How it works
Standard TTL (74xx) uses bipolar transistors with a totem-pole output stage; the output HIGH voltage is typically 2.4V minimum and output LOW is 0.4V maximum on a 5V supply. CMOS (4000 series at 5V) has output HIGH near VDD (4.95V) and output LOW near 0V, giving much wider noise margins: HIGH noise margin is about 1.45V for CMOS versus only 0.4V for TTL. Fan-out of 74LS logic is 20 standard LS loads. Propagation delay of 74LS is about 10 ns, while 4000-series CMOS runs 50–100 ns at 5V but improves to under 10 ns for 74HC series at higher supply voltages.
Key points to remember
74LS TTL operates only at 5V ± 5%; CMOS 4000-series works from 3V to 18V. Fan-out for standard TTL is 10, for 74LS it is 20. Power dissipation of CMOS is nearly zero at DC but rises linearly with frequency (P = C·V²·f), reaching parity with TTL at about 1 MHz for 4000-series.
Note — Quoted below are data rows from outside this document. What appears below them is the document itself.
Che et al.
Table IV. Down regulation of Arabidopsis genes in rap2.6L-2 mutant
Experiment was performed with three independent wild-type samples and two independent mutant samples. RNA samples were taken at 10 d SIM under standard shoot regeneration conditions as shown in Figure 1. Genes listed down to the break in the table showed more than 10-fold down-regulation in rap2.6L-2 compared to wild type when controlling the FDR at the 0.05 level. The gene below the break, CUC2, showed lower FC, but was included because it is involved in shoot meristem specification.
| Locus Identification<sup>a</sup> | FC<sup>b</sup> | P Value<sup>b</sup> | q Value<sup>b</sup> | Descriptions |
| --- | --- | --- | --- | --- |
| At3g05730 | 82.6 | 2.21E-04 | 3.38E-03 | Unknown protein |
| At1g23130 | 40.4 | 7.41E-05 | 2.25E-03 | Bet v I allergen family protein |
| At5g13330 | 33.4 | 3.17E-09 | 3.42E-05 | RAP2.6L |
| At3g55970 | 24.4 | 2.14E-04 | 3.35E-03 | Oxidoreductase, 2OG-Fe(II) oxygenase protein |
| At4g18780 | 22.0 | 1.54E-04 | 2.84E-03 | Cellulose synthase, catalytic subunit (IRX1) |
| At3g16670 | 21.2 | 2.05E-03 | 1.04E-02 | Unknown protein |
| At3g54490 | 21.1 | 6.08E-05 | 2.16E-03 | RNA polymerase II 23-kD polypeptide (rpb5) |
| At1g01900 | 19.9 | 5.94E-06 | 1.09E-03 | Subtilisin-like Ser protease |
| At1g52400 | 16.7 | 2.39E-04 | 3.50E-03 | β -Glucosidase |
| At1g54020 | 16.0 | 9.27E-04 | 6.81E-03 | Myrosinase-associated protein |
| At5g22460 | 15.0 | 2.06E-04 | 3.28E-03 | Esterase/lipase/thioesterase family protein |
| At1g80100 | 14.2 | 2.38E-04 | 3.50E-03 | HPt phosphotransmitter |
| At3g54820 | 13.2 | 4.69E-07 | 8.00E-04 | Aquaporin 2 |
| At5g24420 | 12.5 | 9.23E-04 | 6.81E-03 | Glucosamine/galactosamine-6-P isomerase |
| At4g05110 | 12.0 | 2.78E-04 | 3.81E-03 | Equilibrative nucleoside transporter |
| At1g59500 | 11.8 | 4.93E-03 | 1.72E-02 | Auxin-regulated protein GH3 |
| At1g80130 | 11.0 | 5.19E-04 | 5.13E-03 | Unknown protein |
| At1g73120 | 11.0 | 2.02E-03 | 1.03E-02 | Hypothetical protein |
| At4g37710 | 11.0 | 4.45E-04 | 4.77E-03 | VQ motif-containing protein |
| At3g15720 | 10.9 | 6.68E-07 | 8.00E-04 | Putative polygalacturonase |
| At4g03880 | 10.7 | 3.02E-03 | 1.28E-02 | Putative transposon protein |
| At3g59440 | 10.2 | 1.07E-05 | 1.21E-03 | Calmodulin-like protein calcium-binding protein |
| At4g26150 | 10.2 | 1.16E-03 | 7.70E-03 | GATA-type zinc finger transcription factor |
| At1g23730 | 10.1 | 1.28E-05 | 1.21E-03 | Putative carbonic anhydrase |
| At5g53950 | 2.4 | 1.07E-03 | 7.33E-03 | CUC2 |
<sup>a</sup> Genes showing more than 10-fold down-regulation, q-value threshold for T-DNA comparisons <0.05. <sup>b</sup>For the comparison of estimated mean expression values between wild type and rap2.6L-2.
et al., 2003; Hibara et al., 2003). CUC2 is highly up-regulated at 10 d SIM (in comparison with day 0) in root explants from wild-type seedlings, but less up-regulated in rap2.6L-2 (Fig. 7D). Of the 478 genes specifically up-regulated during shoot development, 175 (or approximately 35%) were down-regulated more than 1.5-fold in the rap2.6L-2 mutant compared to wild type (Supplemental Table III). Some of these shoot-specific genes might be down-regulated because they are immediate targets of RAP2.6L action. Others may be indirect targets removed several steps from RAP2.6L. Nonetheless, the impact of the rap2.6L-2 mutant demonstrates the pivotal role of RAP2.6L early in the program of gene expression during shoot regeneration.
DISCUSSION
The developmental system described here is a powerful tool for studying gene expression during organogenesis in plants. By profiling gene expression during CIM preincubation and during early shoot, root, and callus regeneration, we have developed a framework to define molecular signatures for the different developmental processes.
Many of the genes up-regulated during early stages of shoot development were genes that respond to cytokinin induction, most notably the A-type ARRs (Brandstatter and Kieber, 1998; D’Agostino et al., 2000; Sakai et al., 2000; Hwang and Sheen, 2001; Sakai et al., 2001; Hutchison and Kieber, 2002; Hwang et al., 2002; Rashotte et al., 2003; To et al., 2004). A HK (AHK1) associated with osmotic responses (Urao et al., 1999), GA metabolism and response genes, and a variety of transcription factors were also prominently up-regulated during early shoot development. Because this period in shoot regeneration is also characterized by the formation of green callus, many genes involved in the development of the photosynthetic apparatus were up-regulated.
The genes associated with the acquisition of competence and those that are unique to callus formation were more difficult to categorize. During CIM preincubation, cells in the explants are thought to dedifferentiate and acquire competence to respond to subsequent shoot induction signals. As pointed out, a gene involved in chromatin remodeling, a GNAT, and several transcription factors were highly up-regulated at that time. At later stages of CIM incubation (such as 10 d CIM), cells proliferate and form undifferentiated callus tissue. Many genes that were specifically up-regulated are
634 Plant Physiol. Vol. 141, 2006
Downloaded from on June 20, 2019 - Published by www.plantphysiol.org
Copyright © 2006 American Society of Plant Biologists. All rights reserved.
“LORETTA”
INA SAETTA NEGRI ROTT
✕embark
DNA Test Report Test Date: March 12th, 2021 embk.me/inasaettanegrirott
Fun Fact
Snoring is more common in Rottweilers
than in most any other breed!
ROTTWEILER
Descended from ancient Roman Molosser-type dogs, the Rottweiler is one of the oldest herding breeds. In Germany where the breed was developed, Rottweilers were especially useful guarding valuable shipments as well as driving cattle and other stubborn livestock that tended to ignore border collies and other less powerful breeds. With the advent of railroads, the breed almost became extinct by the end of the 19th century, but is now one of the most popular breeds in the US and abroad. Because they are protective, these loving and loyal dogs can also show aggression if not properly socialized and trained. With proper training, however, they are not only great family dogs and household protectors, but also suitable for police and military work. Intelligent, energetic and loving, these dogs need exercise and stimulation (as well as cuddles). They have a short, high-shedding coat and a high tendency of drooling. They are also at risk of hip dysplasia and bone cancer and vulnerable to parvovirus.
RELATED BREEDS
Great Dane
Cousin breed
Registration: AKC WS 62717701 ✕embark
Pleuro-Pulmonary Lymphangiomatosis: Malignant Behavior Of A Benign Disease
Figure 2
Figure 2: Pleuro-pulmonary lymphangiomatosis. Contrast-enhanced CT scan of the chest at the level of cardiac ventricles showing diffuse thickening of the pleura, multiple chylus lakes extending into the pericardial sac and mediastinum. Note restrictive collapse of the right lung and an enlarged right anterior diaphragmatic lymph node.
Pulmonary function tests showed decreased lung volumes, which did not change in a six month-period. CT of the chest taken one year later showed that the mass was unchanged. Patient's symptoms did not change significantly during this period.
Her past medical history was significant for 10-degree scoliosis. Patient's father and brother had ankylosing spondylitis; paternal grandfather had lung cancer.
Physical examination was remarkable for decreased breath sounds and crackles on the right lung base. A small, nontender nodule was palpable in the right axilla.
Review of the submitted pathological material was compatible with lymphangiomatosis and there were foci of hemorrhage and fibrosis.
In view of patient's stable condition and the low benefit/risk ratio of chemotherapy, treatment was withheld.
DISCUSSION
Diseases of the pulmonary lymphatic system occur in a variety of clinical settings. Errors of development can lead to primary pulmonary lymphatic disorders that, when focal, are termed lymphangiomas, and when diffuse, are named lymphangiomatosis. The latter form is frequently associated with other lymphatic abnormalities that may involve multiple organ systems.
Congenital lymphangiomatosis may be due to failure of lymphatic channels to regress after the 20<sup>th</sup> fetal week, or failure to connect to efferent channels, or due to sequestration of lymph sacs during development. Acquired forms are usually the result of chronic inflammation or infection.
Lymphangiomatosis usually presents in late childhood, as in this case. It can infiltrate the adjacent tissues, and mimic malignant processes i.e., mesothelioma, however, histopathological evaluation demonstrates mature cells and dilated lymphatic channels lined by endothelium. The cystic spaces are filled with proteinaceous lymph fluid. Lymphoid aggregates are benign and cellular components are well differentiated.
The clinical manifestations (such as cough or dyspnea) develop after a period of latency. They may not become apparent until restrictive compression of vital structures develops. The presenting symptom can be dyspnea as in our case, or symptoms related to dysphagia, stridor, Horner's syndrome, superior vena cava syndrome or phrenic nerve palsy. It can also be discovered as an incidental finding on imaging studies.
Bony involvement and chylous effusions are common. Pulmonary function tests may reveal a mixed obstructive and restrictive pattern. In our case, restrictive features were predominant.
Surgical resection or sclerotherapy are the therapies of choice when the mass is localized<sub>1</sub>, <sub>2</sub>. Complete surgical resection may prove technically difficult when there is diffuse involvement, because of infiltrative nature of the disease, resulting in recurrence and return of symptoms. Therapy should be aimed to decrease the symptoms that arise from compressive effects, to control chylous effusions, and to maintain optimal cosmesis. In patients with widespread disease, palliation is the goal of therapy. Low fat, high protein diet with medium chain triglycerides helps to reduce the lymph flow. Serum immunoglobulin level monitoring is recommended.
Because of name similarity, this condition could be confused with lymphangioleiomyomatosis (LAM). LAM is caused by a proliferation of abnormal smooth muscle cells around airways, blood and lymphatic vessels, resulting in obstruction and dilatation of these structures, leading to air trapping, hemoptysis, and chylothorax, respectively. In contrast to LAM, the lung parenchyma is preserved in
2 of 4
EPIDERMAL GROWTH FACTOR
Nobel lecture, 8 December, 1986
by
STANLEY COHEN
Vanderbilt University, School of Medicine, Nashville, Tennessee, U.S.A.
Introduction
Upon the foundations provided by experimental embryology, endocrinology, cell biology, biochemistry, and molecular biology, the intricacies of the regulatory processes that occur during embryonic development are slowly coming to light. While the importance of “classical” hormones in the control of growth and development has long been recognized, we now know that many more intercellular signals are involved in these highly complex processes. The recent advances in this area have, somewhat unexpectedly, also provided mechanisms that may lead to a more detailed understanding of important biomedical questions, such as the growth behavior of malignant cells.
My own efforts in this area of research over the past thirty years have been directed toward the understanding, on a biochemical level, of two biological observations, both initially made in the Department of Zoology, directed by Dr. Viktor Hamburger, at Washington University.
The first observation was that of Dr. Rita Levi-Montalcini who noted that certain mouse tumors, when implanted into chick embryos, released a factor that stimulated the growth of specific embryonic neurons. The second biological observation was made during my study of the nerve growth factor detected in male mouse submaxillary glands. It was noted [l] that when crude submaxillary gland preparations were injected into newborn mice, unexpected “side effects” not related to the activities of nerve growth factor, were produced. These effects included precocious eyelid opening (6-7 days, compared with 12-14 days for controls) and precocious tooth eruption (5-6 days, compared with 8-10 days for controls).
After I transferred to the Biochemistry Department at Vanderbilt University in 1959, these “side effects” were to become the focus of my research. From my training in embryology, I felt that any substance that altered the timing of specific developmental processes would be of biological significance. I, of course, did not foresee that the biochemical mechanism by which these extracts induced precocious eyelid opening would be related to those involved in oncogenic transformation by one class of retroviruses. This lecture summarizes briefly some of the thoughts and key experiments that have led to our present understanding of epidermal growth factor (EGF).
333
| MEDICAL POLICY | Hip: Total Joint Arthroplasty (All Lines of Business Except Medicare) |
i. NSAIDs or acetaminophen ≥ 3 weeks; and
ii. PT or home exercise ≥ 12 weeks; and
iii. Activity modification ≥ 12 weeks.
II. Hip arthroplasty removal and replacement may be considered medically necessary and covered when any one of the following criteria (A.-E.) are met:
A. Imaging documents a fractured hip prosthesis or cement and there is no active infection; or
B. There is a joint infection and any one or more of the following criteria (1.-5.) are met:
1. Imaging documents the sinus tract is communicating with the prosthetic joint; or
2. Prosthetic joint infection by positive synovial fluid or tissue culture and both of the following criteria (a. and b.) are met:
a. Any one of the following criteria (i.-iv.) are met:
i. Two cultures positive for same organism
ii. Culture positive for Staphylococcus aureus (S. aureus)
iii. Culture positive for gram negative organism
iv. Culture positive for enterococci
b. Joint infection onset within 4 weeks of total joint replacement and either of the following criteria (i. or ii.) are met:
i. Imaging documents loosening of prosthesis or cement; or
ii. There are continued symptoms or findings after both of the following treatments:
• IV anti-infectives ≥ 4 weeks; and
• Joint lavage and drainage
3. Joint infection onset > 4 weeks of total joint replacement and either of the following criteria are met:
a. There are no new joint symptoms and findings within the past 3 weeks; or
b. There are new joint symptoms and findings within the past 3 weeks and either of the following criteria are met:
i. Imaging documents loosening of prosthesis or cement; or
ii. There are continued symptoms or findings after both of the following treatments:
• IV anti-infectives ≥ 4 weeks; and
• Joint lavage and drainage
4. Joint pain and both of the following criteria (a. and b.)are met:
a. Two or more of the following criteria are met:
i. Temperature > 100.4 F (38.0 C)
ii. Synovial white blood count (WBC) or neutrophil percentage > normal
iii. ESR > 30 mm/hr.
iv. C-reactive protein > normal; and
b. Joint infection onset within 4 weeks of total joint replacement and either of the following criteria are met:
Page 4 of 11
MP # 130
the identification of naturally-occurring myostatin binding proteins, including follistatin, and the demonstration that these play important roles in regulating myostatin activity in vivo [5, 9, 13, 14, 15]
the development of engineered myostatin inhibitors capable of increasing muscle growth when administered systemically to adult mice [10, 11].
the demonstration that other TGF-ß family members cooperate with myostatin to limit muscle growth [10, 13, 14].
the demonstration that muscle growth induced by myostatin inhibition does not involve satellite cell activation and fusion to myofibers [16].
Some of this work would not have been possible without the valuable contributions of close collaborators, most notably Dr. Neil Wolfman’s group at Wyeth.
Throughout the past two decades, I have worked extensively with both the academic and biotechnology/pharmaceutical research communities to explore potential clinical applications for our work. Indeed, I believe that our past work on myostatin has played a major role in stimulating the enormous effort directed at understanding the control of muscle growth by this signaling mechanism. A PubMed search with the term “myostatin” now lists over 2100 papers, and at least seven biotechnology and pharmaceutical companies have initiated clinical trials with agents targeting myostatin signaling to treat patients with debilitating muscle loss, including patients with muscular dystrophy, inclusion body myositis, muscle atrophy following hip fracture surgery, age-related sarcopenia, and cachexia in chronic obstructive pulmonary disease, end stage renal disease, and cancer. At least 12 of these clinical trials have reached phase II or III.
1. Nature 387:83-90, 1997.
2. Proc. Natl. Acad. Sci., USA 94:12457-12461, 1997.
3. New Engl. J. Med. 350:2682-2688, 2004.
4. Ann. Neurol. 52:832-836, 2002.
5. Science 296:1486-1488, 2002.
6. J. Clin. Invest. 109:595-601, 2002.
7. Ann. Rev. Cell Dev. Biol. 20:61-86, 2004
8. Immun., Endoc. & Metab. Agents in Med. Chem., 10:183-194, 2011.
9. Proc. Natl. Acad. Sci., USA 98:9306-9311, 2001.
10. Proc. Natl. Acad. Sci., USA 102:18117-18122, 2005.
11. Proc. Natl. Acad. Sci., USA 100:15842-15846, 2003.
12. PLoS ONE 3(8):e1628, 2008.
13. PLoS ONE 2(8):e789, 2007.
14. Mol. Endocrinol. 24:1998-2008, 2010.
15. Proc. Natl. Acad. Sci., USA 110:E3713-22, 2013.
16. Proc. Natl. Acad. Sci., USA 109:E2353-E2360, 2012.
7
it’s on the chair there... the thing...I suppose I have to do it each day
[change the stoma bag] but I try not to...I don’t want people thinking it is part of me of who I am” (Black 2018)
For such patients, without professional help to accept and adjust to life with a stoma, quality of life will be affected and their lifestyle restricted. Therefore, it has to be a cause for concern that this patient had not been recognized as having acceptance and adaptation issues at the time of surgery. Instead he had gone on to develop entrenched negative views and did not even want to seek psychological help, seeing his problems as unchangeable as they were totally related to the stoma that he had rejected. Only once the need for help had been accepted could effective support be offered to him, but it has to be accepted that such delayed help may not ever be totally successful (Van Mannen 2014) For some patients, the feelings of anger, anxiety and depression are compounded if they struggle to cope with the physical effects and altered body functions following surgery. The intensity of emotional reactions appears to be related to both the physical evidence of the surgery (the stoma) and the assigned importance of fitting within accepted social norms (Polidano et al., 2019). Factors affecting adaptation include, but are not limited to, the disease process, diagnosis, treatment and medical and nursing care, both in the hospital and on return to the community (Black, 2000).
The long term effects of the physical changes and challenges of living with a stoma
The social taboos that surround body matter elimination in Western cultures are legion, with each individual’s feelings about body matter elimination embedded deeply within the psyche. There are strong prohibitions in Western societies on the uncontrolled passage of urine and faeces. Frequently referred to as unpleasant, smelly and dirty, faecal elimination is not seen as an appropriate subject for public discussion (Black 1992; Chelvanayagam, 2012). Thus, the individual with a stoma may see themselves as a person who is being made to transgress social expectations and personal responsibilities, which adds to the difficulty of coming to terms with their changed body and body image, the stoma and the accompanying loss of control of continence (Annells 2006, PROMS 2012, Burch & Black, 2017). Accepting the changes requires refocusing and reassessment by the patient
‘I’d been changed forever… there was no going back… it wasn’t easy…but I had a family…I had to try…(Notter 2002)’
To interface TTL driving CMOS at 5V, a 10 kΩ pull-up resistor on the TTL output raises the HIGH level above the CMOS threshold of 3.5V. The 74HC and 74HCT families are CMOS speed-compatible with TTL voltage levels, making them the standard choice for modern mixed-logic designs.
Exam tip
The examiner always asks you to compare TTL and CMOS on fan-out, noise margin, propagation delay, and power dissipation in a table — memorise the 74LS and 4000-series numbers exactly as they appear in your textbook.